** Start of Data supplied **

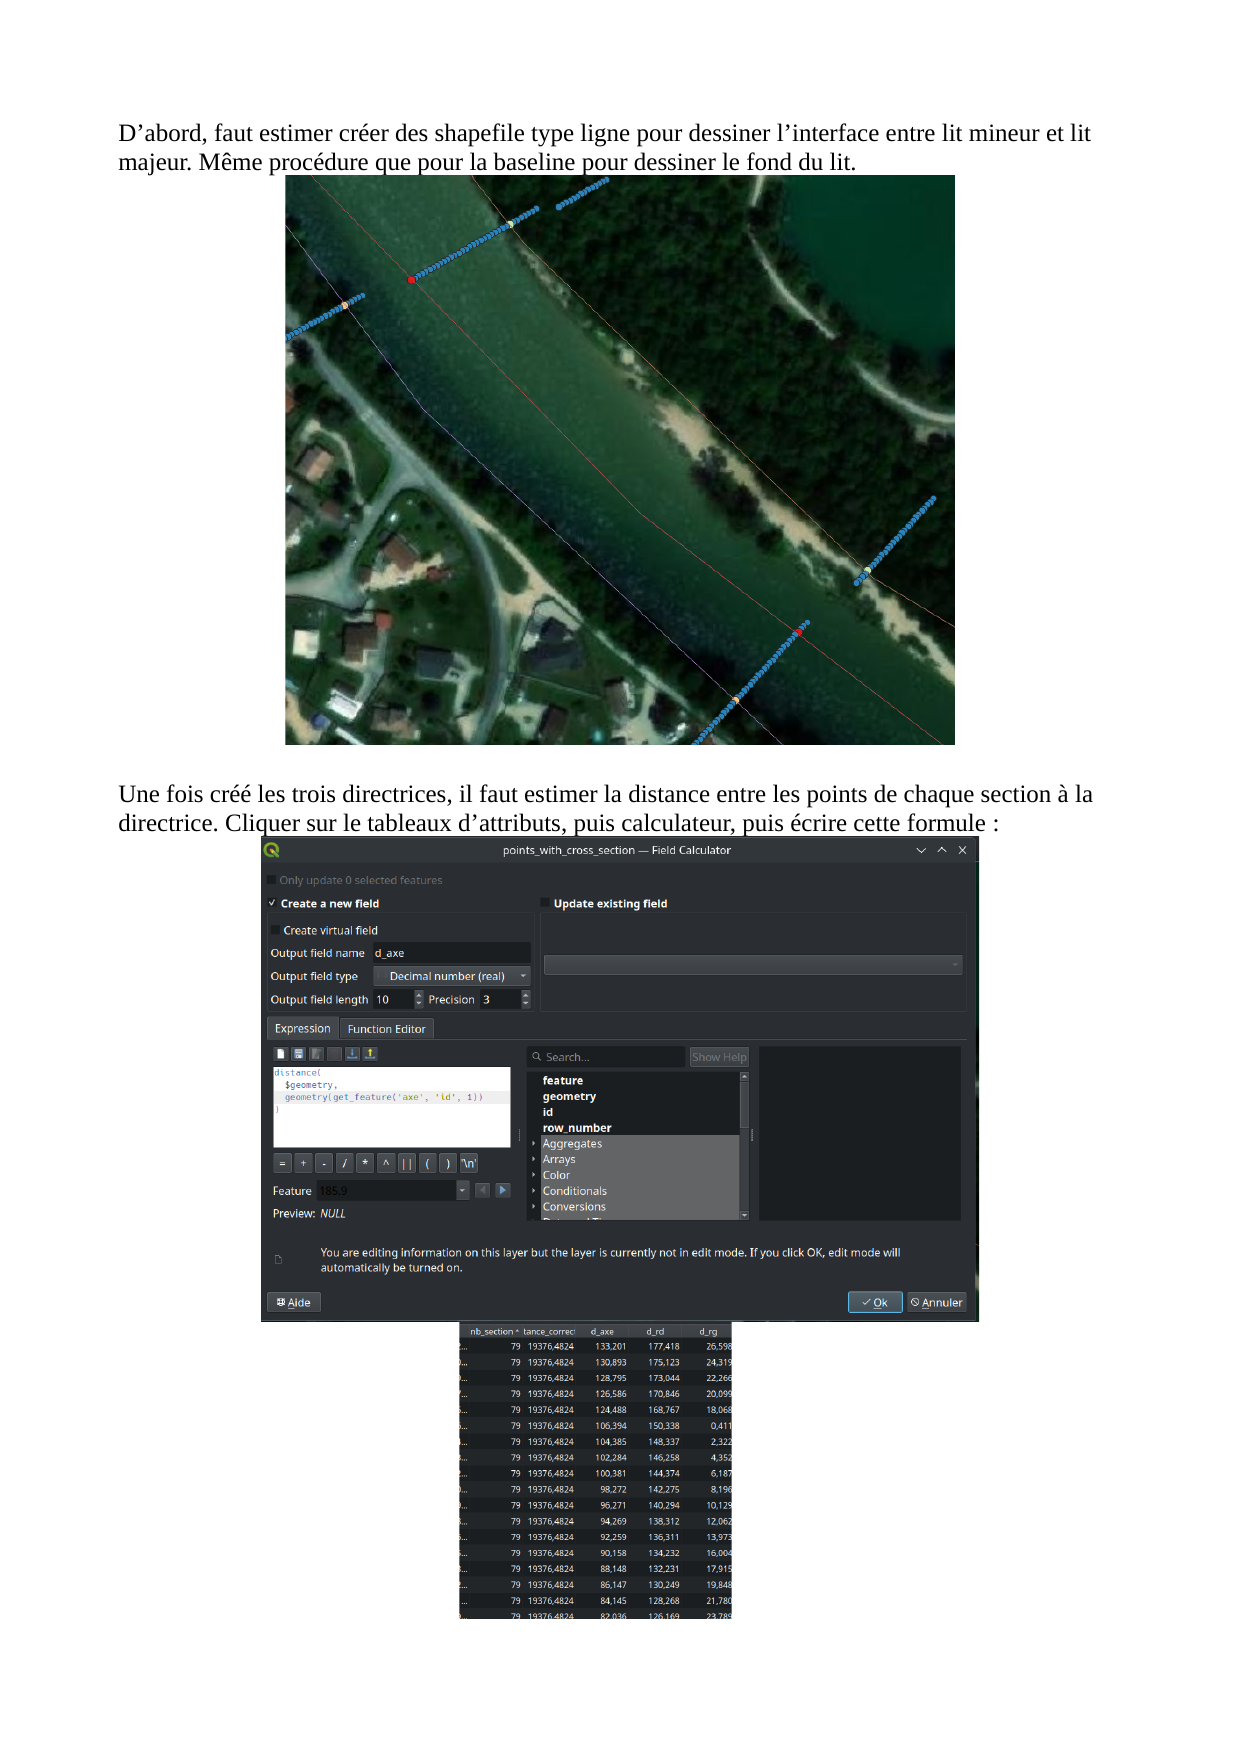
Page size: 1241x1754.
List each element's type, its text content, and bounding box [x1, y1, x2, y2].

text D’abord, faut estimer créer des shapefile type ligne pour dessiner l’interface entre lit mineur et lit majeur. Même procédure que pour la baseline pour dessiner le fond du lit. [118, 118, 1122, 176]
text Une fois créé les trois directrices, il faut estimer la distance entre les points de chaque section à la directrice. Cliquer sur le tableaux d’attributs, puis calculateur, puis écrire cette formule : [118, 779, 1122, 837]
picture [285, 175, 955, 745]
picture [261, 836, 980, 1619]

** End of Data supplied **

What is needed — Repeat every line of the data above word for word, leaving out the pictures themselves.

Final answer —
Page size: 1241x1754.
List each element's type, its text content, and bounding box [x1, y1, x2, y2].

text D’abord, faut estimer créer des shapefile type ligne pour dessiner l’interface entre lit mineur et lit majeur. Même procédure que pour la baseline pour dessiner le fond du lit. [118, 118, 1122, 176]
text Une fois créé les trois directrices, il faut estimer la distance entre les points de chaque section à la directrice. Cliquer sur le tableaux d’attributs, puis calculateur, puis écrire cette formule : [118, 779, 1122, 837]
picture [285, 175, 955, 745]
picture [261, 836, 980, 1619]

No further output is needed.